[Opening Page text section]
Skip to main content

PagerDuty

InfraSage integrates bidirectionally with PagerDuty — creating incidents when anomalies are detected, routing to the correct on-call team, and syncing resolution status back.


Configuration

PAGERDUTY_API_TOKEN=your-pagerduty-api-token
PAGERDUTY_SERVICE_KEY=your-integration-key # Events API v2 key

Get your API token from PagerDuty → Integrations → API Access Keys.


Incident Lifecycle

1. InfraSage creates a PagerDuty incident

When an anomaly triggers RCA and the severity is high or critical:

{
"routing_key": "$PAGERDUTY_SERVICE_KEY",
"event_action": "trigger",
"payload": {
"summary": "CPU anomaly on payment-api: 87% CPU (score: 0.93)",
"severity": "critical",
"source": "infrasage",
"component": "payment-api",
"group": "production",
"custom_details": {
"anomaly_id": "anom-7f3d",
"root_cause": "CPU saturation from DB connection pool exhaustion",
"blast_radius": ["user-service", "checkout-service"],
"suggested_actions": ["Scale to 5 pods", "Restart pods"],
"rca_confidence": 0.92,
"infrasage_url": "https://infrasage.mycompany.com/incidents/anom-7f3d"
}
}
}

2. PagerDuty routes to on-call

PagerDuty uses your configured escalation policies to notify the on-call engineer. No additional configuration in InfraSage is required.
[Closing Page text section]
Action item a
Write out the PagerDuty integration page word for word, everything from "Skip to main" down to "resolution status back.".
[Opening Available records section]
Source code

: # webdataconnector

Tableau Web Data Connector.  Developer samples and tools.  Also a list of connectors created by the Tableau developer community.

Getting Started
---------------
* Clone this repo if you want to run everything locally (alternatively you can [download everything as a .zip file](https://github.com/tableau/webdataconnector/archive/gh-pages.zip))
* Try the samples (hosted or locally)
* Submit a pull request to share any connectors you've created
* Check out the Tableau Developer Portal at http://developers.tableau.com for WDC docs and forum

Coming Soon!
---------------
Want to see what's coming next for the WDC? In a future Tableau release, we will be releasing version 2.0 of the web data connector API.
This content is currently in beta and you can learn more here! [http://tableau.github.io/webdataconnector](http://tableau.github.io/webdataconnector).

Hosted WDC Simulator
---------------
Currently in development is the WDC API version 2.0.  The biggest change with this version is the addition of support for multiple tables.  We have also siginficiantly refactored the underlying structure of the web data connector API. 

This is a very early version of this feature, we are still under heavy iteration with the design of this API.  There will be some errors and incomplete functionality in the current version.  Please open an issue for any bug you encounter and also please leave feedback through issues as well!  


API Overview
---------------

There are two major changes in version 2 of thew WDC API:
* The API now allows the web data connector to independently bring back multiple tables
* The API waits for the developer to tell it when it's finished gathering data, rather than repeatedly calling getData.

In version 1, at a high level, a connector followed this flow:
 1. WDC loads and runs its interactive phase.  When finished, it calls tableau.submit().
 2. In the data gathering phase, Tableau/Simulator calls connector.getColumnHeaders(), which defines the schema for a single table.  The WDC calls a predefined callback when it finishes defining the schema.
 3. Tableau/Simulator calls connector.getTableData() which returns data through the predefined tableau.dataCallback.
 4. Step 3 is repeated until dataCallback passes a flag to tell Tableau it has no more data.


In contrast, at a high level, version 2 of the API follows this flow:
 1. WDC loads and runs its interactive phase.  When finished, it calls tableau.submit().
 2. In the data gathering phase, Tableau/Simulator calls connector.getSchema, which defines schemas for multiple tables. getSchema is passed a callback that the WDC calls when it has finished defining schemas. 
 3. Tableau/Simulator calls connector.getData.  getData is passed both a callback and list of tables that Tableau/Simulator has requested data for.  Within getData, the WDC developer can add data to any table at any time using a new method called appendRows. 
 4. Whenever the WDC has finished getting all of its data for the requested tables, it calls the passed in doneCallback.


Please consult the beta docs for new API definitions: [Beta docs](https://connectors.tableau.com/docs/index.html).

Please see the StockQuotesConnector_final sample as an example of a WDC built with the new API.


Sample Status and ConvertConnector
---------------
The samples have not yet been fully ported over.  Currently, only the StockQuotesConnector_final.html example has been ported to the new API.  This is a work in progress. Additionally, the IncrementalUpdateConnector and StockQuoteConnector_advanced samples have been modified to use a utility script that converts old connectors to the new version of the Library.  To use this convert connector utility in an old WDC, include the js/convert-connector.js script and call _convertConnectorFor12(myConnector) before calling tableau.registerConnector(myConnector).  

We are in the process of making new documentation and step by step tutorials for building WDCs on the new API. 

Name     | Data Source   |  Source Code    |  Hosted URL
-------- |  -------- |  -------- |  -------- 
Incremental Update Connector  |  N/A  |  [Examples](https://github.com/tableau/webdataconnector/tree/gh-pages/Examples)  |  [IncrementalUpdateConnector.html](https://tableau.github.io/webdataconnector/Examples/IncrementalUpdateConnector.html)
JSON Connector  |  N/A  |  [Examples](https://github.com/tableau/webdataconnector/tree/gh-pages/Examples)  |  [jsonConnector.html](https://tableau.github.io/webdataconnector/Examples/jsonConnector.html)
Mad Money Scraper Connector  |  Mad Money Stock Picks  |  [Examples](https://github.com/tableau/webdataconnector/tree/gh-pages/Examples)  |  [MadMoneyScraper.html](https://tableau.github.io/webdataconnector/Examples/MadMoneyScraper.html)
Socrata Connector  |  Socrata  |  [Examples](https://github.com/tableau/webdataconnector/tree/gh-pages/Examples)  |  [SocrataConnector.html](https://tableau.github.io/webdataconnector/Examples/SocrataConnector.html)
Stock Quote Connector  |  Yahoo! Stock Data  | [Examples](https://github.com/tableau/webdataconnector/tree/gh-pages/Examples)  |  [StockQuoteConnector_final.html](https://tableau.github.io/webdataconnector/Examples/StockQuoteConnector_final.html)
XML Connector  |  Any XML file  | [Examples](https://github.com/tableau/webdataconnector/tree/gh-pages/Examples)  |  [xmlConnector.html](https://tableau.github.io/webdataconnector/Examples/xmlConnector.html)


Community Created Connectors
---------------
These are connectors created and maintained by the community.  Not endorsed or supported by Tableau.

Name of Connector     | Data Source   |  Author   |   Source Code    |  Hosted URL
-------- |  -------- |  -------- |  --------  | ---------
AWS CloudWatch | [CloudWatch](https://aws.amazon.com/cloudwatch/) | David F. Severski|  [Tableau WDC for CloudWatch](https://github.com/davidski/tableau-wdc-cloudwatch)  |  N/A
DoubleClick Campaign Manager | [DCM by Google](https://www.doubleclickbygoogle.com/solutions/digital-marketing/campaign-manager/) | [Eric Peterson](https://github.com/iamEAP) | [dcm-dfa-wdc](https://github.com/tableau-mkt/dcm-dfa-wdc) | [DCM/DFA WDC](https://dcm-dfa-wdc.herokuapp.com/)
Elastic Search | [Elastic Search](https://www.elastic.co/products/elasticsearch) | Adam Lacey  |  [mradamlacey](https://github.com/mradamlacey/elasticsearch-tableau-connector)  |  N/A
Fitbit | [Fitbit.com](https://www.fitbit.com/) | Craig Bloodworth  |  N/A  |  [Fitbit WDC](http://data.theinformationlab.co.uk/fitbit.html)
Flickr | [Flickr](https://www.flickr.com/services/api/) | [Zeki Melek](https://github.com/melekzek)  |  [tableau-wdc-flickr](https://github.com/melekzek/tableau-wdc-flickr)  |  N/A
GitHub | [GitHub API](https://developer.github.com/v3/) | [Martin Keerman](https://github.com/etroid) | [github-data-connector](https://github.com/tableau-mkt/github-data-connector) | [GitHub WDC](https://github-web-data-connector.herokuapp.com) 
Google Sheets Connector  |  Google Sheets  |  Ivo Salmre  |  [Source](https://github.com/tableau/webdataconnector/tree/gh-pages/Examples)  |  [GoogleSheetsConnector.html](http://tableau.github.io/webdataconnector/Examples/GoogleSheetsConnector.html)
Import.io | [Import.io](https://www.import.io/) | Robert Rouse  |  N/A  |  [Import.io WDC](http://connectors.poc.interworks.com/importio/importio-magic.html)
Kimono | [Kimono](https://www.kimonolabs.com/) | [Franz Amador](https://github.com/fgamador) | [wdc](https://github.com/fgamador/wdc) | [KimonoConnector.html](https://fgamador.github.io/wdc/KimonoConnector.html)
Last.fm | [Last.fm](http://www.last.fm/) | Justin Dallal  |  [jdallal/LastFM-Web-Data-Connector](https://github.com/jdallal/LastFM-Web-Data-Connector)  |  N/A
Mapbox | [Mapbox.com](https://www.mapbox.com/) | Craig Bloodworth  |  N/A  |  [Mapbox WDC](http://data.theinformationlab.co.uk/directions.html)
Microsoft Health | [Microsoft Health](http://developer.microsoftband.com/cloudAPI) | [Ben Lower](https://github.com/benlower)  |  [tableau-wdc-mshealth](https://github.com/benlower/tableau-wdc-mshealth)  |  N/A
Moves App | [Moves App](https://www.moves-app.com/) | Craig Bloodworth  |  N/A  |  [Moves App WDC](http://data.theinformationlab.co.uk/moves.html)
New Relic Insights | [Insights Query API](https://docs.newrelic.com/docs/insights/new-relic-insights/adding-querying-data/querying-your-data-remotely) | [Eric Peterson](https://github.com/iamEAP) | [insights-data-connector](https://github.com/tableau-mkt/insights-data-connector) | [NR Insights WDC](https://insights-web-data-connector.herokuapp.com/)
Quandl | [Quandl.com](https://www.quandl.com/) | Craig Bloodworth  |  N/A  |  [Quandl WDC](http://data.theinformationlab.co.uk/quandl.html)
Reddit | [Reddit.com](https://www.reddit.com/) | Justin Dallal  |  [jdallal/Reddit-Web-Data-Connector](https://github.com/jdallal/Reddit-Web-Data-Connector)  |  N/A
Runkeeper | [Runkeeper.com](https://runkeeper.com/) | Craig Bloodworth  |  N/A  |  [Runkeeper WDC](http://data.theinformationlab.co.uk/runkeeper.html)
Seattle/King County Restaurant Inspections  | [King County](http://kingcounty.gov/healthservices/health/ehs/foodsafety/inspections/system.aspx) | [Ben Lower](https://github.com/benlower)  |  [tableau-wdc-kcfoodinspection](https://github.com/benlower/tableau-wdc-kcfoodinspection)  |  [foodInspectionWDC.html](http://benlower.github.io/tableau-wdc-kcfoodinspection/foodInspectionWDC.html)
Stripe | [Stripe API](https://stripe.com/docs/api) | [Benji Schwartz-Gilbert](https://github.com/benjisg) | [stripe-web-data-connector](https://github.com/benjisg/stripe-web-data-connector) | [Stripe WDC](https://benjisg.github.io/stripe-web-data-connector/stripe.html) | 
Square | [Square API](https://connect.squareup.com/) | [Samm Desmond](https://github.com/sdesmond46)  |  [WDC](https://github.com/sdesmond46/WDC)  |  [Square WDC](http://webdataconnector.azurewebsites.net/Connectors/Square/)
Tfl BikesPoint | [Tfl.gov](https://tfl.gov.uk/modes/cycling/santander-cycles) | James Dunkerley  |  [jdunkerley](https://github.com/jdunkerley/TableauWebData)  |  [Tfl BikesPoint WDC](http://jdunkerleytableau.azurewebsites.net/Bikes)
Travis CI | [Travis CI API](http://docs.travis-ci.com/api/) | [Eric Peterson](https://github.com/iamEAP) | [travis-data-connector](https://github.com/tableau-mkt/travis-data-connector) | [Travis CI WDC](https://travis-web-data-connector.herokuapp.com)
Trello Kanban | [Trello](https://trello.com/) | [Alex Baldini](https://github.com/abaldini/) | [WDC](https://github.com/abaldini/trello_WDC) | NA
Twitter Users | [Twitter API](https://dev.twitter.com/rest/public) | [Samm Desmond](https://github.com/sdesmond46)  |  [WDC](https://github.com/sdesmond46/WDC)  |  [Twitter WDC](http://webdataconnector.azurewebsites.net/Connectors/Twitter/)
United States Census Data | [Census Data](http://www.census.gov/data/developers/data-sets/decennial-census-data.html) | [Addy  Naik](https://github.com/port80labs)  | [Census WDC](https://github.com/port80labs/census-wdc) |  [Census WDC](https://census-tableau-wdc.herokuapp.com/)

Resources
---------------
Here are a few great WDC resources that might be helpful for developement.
[Closing Available records section]
Action item b
Give again, unchanged, everything in the rows from their very first line down to and including the line that contains "Tableau Web Data".

Written answer a
Skip to main content

PagerDuty

InfraSage integrates bidirectionally with PagerDuty — creating incidents when anomalies are detected, routing to the correct on-call team, and syncing resolution status back.

Written answer b
Source code

: # webdataconnector

Tableau Web Data Connector.  Developer samples and tools.  Also a list of connectors created by the Tableau developer community.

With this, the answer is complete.